Brief: Write out the text of these items again, with every "Uppsala" replaced by "Lund" and nothing else changed. Leave the pictures out.

Records shown:

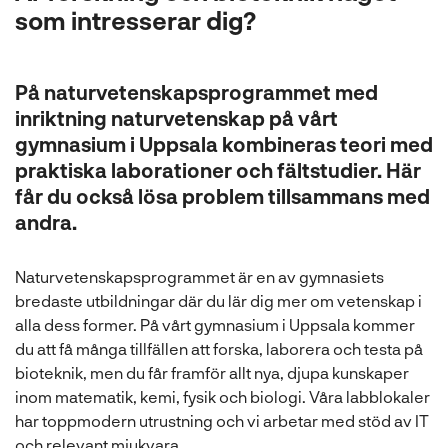
l
som intresserar dig?
På naturvetenskapsprogrammet med
inriktning naturvetenskap på vårt
gymnasium i Uppsala kombineras teori med
praktiska laborationer och fältstudier. Här
får du också lösa problem tillsammans med
andra.
Naturvetenskapsprogrammet är en av gymnasiets
bredaste utbildningar där du lär dig mer om vetenskap i
alla dess former. På vårt gymnasium i Uppsala kommer
du att få många tillfällen att forska, laborera och testa på
bioteknik, men du får framför allt nya, djupa kunskaper
inom matematik, kemi, fysik och biologi. Våra labblokaler
har toppmodern utrustning och vi arbetar med stöd av IT
och relevant mjukvara.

Your solution:
l
som intresserar dig?
På naturvetenskapsprogrammet med
inriktning naturvetenskap på vårt
gymnasium i Lund kombineras teori med
praktiska laborationer och fältstudier. Här
får du också lösa problem tillsammans med
andra.
Naturvetenskapsprogrammet är en av gymnasiets
bredaste utbildningar där du lär dig mer om vetenskap i
alla dess former. På vårt gymnasium i Lund kommer
du att få många tillfällen att forska, laborera och testa på
bioteknik, men du får framför allt nya, djupa kunskaper
inom matematik, kemi, fysik och biologi. Våra labblokaler
har toppmodern utrustning och vi arbetar med stöd av IT
och relevant mjukvara.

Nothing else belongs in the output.